Part of Nightstream Film Festival’s Retro series, Deadline, a flashy Canadian horror film from Mario Philip Azzopardi, makes its restoration world premiere. Professor-turned-writer Steven (Stephen Young) is an extremely prolific and extremely egotistical writer of horror novels and screenplays. Yet, while he has had immense commercial success, nothing is quite enough. He is harangued by incessant urges and worries about producing his next masterpiece (or cash cow). We see flashes of the hauntings of his mind as moments from his stories and horror films are interspersed with scenes of his domestic life.

Vinegar Syndrome and the American Genre Film Archive

Showers of blood, demonic goats, grandmothers burned alive… these outbursts of gore are almost cartoonish. Yet they provide a strange sort of respite from the other terrors Steven faces: his failings as a husband and father. “You work too hard, Daddy,” his daughter tells him, and his wife physically collapses due to the exhaustion of being neglected and humiliated by Steven’s workaholic tendencies.

This horror is as much a scary story as it is a cautionary tale about the man-eating and soul-devouring Hollywood film industry. Though beloved by the studio for the money he brings in, Steven gets little respect from the scholarly community. When he is presented with an award at his former university, students confront him for “selling sickness” and peddling and exploiting horror, and they criticize him for “polluting” them.

It seems a little far-fetched that such young students would be so scandalized by some of Steven’s stories like “The Executioner” and “Anatomy of a Horror” — it’s not like he’s showing them anything Hollywood hasn’t been selling for decades. Furthermore, some of the melodrama he faces at school and home is a bit canned in the over-the-top acting performances. But perhaps all of these unrealistic moments are manifestations of a haunted conscience or evidence of a madman on the rise.

Vinegar Syndrome and the American Genre Film Archive

As Steven struggles to write his script and capture the “ultimate terror,” his impending deadline threatens to be the death of him. The film gets plenty of bang (and blood) for its limited buck, with grainy clips of flashy and trashy gore bursting through the frame. As much as Steven suffers from writer’s block, Deadline has no shortage of wild ideas — from booze-fueled debauchery to satanic nuns to punk music that makes listeners literally spill their guts.

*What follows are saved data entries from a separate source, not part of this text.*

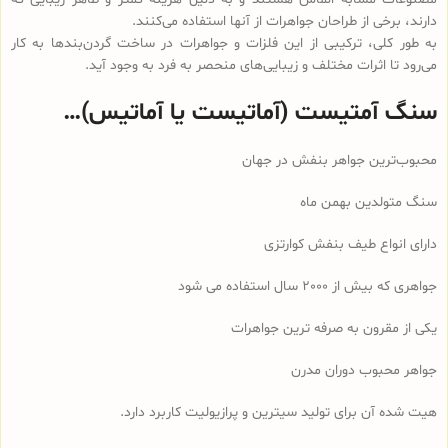
دارند، برخی از طراحان جواهرات از آنها استفاده می‌کنند.
به طور کلی، ترکیبی از این فلزات و جواهرات در ساخت گردن‌بندها به کار
می‌رود تا اثرات مختلف و زیبایی‌های منحصر به فرد به وجود آید.
سنگ آمتیست (آماتیست یا آماتیس)…
محبوب‌ترین جواهر بنفش در جهان
سنگ متولدین بهمن ماه
دارای انواع طیف بنفش کوارتزی
جواهری که بیش از 2000 سال استفاده می شود
یکی از مقرون به صرفه ترین جواهرات
جواهر محبوب دوران مدرن
هیت شده آن برای تولید سیترین و پرازیولیت کاربرد دارد.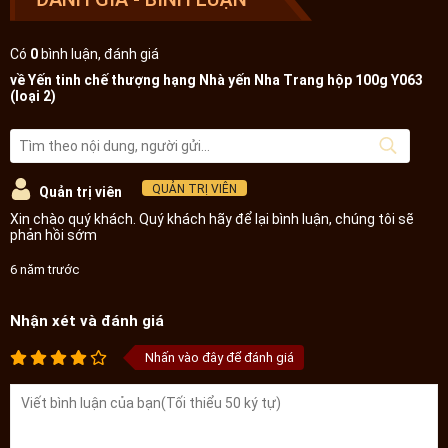
Có
0
bình luận, đánh giá
về Yến tinh chế thượng hạng Nhà yến Nha Trang hộp 100g Y063
(loại 2)
QUẢN TRỊ VIÊN
Quản trị viên
Xin chào quý khách. Quý khách hãy để lại bình luận, chúng tôi sẽ
phản hồi sớm
6 năm trước
Nhận xét và đánh giá
Nhấn vào đây để đánh giá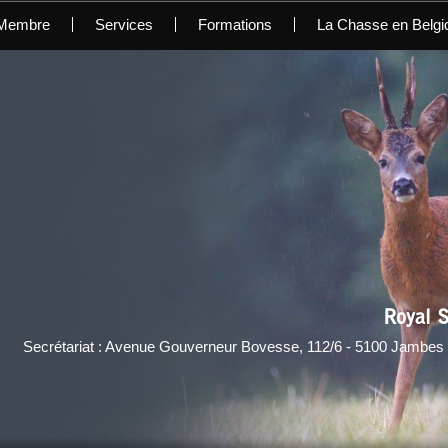
 Membre
Services
Formations
La Chasse en Belgi
Royal S
Secrétariat : Avenue Gouverneur Bovesse, 112/6 - 5100 Jambes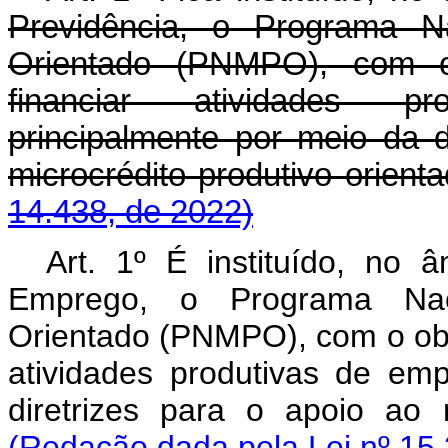
Previdência, o Programa Na
Orientado (PNMPO), com o 
financiar atividades p
principalmente por meio da d
microcrédito produtivo or
14.438, de 2022)
Art. 1º É instituído, no 
Emprego, o Programa Naci
Orientado (PNMPO), com o obje
atividades produtivas de em
diretrizes para o apoio ao
(Redação dada pela Lei nº 15.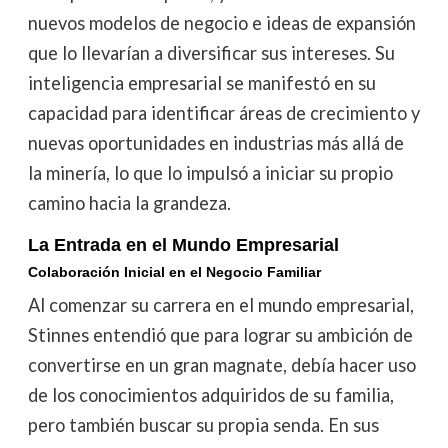
nuevos modelos de negocio e ideas de expansión
que lo llevarían a diversificar sus intereses. Su
inteligencia empresarial se manifestó en su
capacidad para identificar áreas de crecimiento y
nuevas oportunidades en industrias más allá de
la minería, lo que lo impulsó a iniciar su propio
camino hacia la grandeza.
La Entrada en el Mundo Empresarial
Colaboración Inicial en el Negocio Familiar
Al comenzar su carrera en el mundo empresarial,
Stinnes entendió que para lograr su ambición de
convertirse en un gran magnate, debía hacer uso
de los conocimientos adquiridos de su familia,
pero también buscar su propia senda. En sus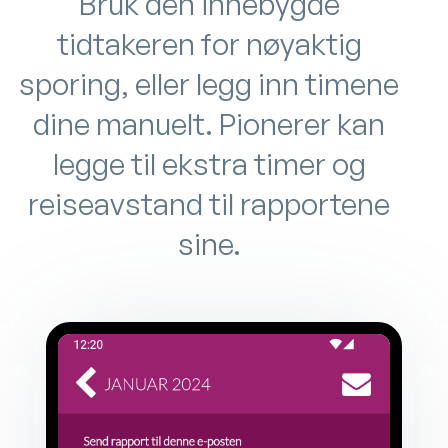
Bruk den innebygde
tidtakeren for nøyaktig
sporing, eller legg inn timene
dine manuelt. Pionerer kan
legge til ekstra timer og
reiseavstand til rapportene
sine.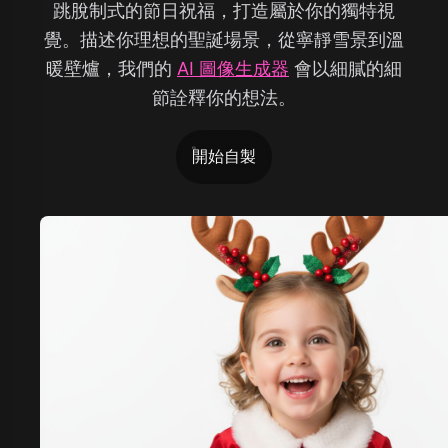
跳脫制式的節日祝福，打造屬於你的獨特視
覺。描述你理想的聖誕場景，從寧靜雪景到溫
暖壁爐，我們的
AI 圖像生成器
會以細膩的細
節詮釋你的想法。
開始自製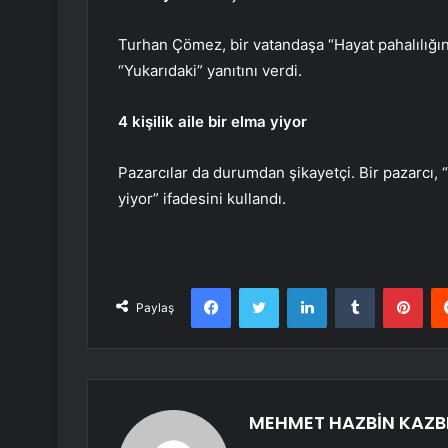
Turhan Çömez, bir vatandaşa “Hayat pahalılığı
“Yukarıdaki” yanıtını verdi.
4 kişilik aile bir elma yiyor
Pazarcılar da durumdan şikayetçi. Bir pazarcı, “T
yiyor” ifadesini kullandı.
Facebook
Twitter
LinkedIn
Tumblr
Pint
Paylaş
MEHMET HAZBİN KAZB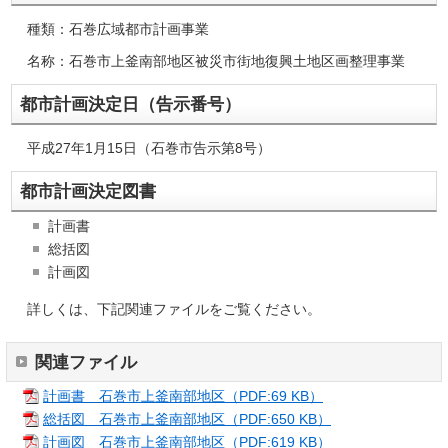
種類：石巻広域都市計画事業
名称：石巻市上釜南部地区被災市街地復興土地区画整理事業
都市計画決定日（告示番号）
平成27年1月15日（石巻市告示第8号）
都市計画決定図書
計画書
総括図
計画図
詳しくは、下記関連ファイルをご覧ください。
関連ファイル
計画書 石巻市上釜南部地区（PDF:69 KB）
総括図 石巻市上釜南部地区（PDF:650 KB）
計画図 石巻市上釜南部地区（PDF:619 KB）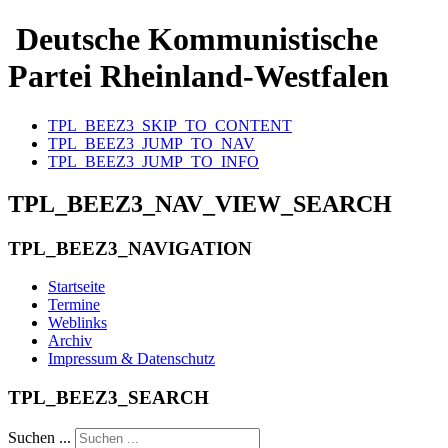
Deutsche Kommunistische
Partei Rheinland-Westfalen
TPL_BEEZ3_SKIP_TO_CONTENT
TPL_BEEZ3_JUMP_TO_NAV
TPL_BEEZ3_JUMP_TO_INFO
TPL_BEEZ3_NAV_VIEW_SEARCH
TPL_BEEZ3_NAVIGATION
Startseite
Termine
Weblinks
Archiv
Impressum & Datenschutz
TPL_BEEZ3_SEARCH
Suchen ...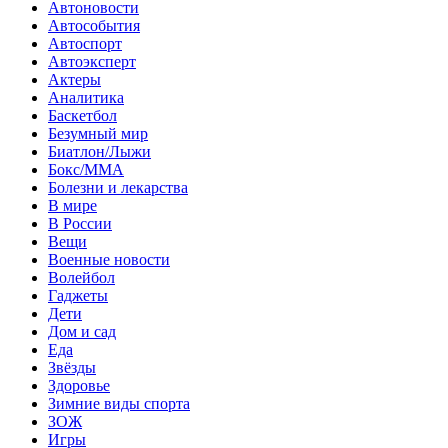
Автоновости
Автособытия
Автоспорт
Автоэксперт
Актеры
Аналитика
Баскетбол
Безумный мир
Биатлон/Лыжи
Бокс/MMA
Болезни и лекарства
В мире
В России
Вещи
Военные новости
Волейбол
Гаджеты
Дети
Дом и сад
Еда
Звёзды
Здоровье
Зимние виды спорта
ЗОЖ
Игры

The anthology structure can feel fragmented and the statement this film is ultimately trying to make on the horror genre gets buried under all the severed limbs. But while it doesn’t all cohere or make perfect sense, it doesn’t have to — we’re here for blood, and we certainly receive a healthy infusion.

Resurrected in this restoration and risen from its grave, the demented Deadline can finally see the light of day and be seen by more rabid viewers. As Steven says, the best books function like “keys to the soul,” and the best horror movies are unafraid of exposing the soul’s darkest corners.